Tuesday, August 19, 2008

Nature's wisdom - how salvia officinalis saved our holiday

Do you know the herb called salvia, or sage?

25 years ago, when my kids were 10 and 11, we were invited by friends to hike mearby their summer habitat in Franche-Comté, the Jura mountains. This was our first and only holiday abroad, and their first flight ever. Starting from Copenhagen, landing in Genève and by train far, far out in the countryside where we were picked us in a jeep. The shepherd was crossing the muddy road so that we had to wait for a long, golden moment enjoying the breath taking view over the valley. He was a cartographer, mapping the area, she was our very dear friend from Denmark who had married this French guy, and her daughter age five was excited to have her best friends around, finally being able to speak her own language with kids again. And they found a new friend, too - a little girl from the village, I forgot the name of this village but I remember that she was called Josée, about 8 years old and hungry for company. The children spent much of their time with her, and her parents - in the cow stable. She was a laborious lady, helping her father walk the cows every morning and evening th the common field, les communailles.
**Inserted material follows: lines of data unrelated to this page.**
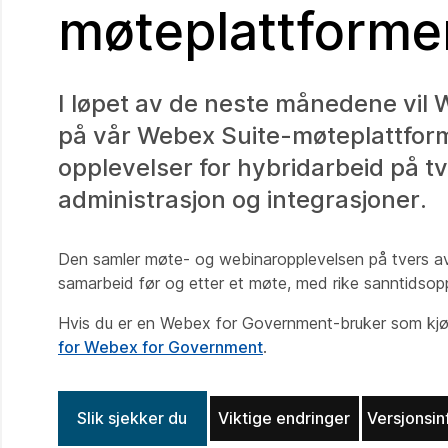
møteplattforme
I løpet av de neste månedene vi
på vår Webex Suite-møteplattform
opplevelser for hybridarbeid på tv
administrasjon og integrasjoner.
Den samler møte- og webinaropplevelsen på tvers av 
samarbeid før og etter et møte, med rike sanntidsopp
Hvis du er en Webex for Government-bruker som kjø
for Webex for Government
.
Slik sjekker du
Viktige endringer
Versjonsin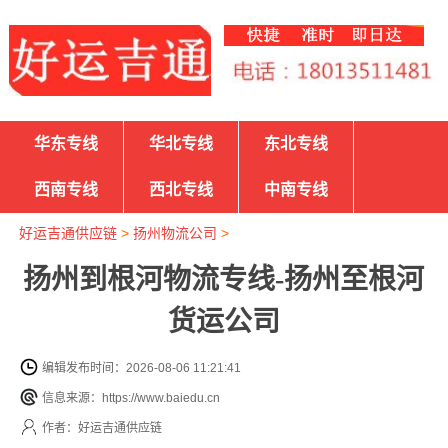
华东专线
华北专线
东北专线
西南专线
西北专线
中南专线
好运吉通供应链
>
扬州物流公司
>
扬州到根河物流专线-扬州至根河
货运公司
编辑发布时间：2026-08-06 11:21:41
信息来源：https://www.baiedu.cn
作者：好运吉通供应链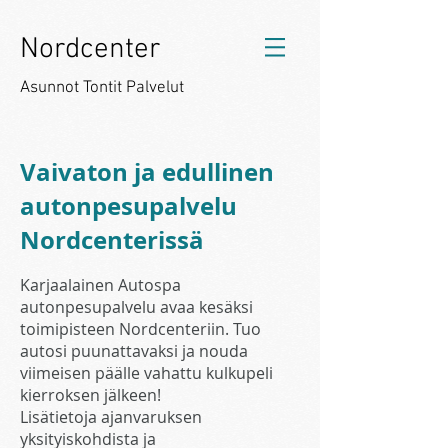
Nordcenter
Asunnot Tontit Palvelut
Vaivaton ja edullinen
autonpesupalvelu
Nordcenterissä
Karjaalainen Autospa
autonpesupalvelu avaa kesäksi
toimipisteen Nordcenteriin. Tuo
autosi puunattavaksi ja nouda
viimeisen päälle vahattu kulkupeli
kierroksen jälkeen!
Lisätietoja ajanvaruksen
yksityiskohdista ja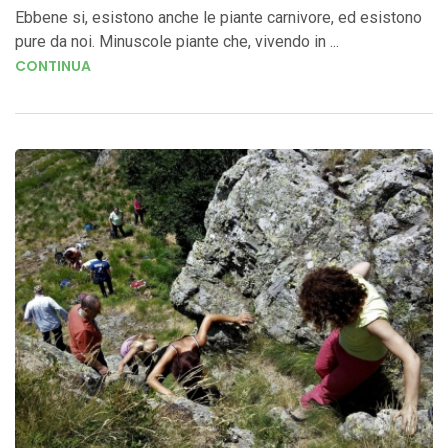
Ebbene si, esistono anche le piante carnivore, ed esistono
pure da noi. Minuscole piante che, vivendo in ...
CONTINUA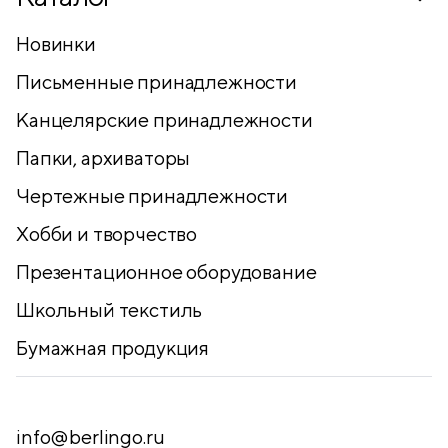
Новинки
Письменные принадлежности
Канцелярские принадлежности
Папки, архиваторы
Чертежные принадлежности
Хобби и творчество
Презентационное оборудование
Школьный текстиль
Бумажная продукция
info@berlingo.ru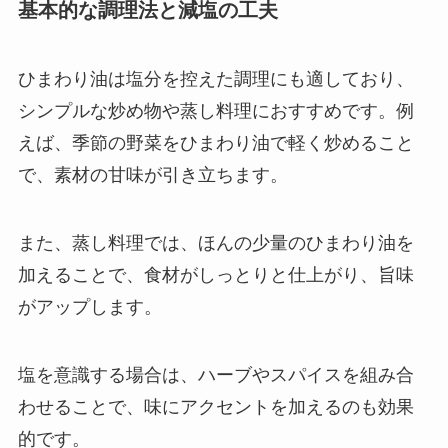
基本的な調理法と減塩の工夫
ひまわり油は塩分を控えた調理にも適しており、
シンプルな炒め物や蒸し料理におすすめです。例
えば、季節の野菜をひまわり油で軽く炒めること
で、素材の甘味が引き立ちます。
また、蒸し料理では、ほんの少量のひまわり油を
加えることで、食材がしっとりと仕上がり、旨味
がアップします。
塩を意識する場合は、ハーブやスパイスを組み合
わせることで、味にアクセントを加えるのも効果
的です。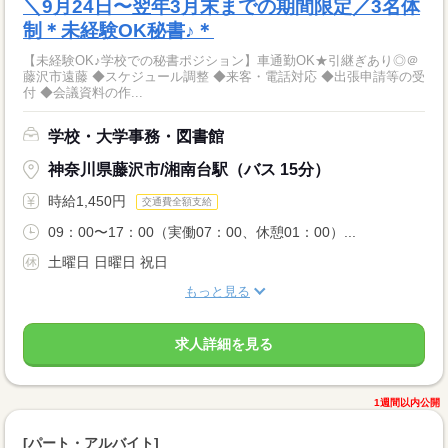
＼9月24日〜翌年3月末までの期間限定／3名体
制＊未経験OK秘書♪＊
【未経験OK♪学校での秘書ポジション】車通勤OK★引継ぎあり◎＠
藤沢市遠藤 ◆スケジュール調整 ◆来客・電話対応 ◆出張申請等の受
付 ◆会議資料の作...
学校・大学事務・図書館
神奈川県藤沢市/湘南台駅（バス 15分）
時給1,450円
交通費全額支給
09：00〜17：00（実働07：00、休憩01：00）...
土曜日 日曜日 祝日
もっと見る
求人詳細を見る
1週間以内公開
[パート・アルバイト]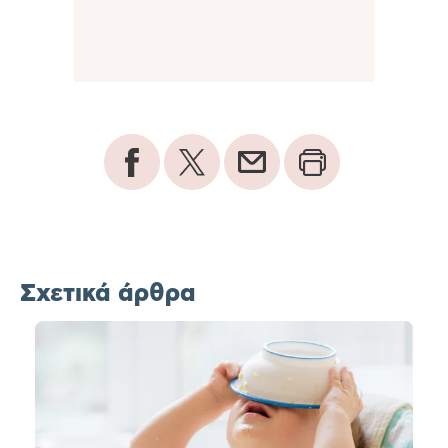
Σχετικά άρθρα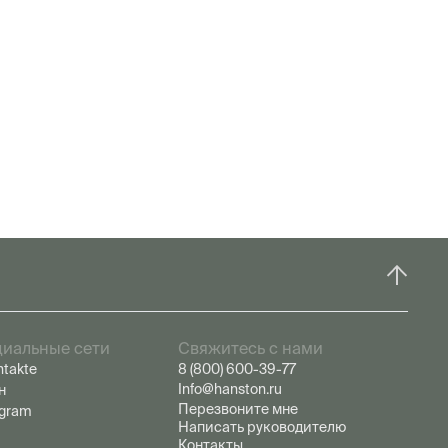
иальные сети
Свяжитесь с нами
ntakte
8 (800) 600-39-77
Info@hanston.ru
н
Перезвоните мне
egram
Написать руководителю
Контакты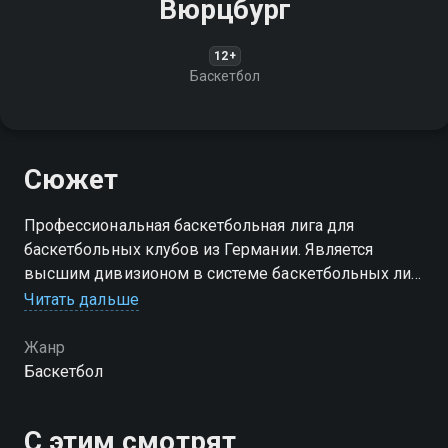
Вюрцбург
12+
Баскетбол
Сюжет
Профессиональная баскетбольная лига для
баскетбольных клубов из Германии. Является
высшим дивизионом в системе баскетбольных лиг
Германии. В ней выступают 18 клубов
Читать дальше
Жанр
Баскетбол
С этим смотрят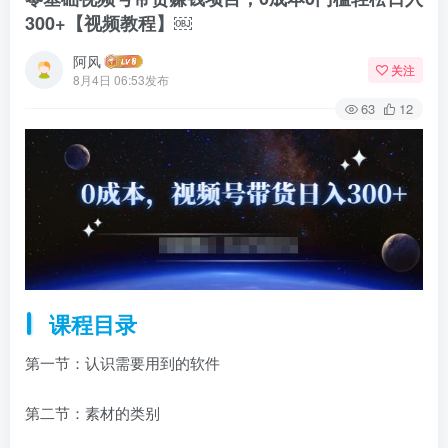
300+【视频教程】￼
阿风
关注
8月4日 06:53发布
63
12
课程目录
第一节：认识需要用到的软件
第二节：素材的类别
As the cottage had only one bedroom, we borrowed a tent, that was placed a good walk away, on a cow's field with dung here and there, and often some cows passing by in the early morning just beside our tent, with their bells around the neck. The two weeks passed in relaxed slow motion; we went for long walks every day in the mountains, bringing our lunch, lemonade and tea. Her husband was away for days with his jeep, marking up land, and my friend and I had such great times sharing our thoughths, while the kids enjoyed life in their own ways. The little fearless one always in front, running father and father away so that we had to keep an eye on her, while the boy age 10 was constantly observing something, that demanded him to slow down and lagging behind, such as a snail trail, or a grasshopper. And the girl age 11 wanted to follow the more adult woman's conversation, holding hands for comfort and love. And, she was busy taking her first photos with a new camera. When we came home I realized how kids experience their world; the majority of pictures were showing cows, dogs, flowers or grasshoppers; no landscape eceneries and almost no persons in them.

And then, thiking back on these past days of shared life: the boy became ill, right out there in the nowhere, small village with absolutely no doctor, the jeep and its driver was away on duty. I felt terrible at night when the poor kid coughed more and more desperately and had trouble breathing; the tent was damp, the rain was pouring every night while we had sunshine all day long - a perfect climate for grass and cattle, but not good for a boy with bronchite. This was close to a pneumonia and he had already had too many penicilline cures. His fever was really worrying me, but the next day he was a little better so we decided to let him come along with us for the daily walk, and keep him under observation, And then all of a sudden, I had this sensation in my nose - a special perfume that I felt I should know - there were wild salivia (or sage) growing all over the place! Our little patient immediately started sucking the small, violet flowers for honey, as if he recalled haing had the taste before from this classic medical herb with many good qualities, so I picked a good bag full, and used this for infusions the coming days. He drank several cups a day amd also by night when he started coughing, with honey sweetening the bitter taste. Two days later, he was healed and fresh for fight - although still with some pain in his ear, that gave him a problem when we flied home.

Today, my son is the father of three, making me a granny which is the best that has happened in my life, ever since I had kids of my own breed. This summer we were on holiday together, and on a walk in the rocky landscape of Bornholm (where my kids grew up), he and I recalled this story, and how the herb had cured his illness. And, of course, about the cows and grasshoppers, too.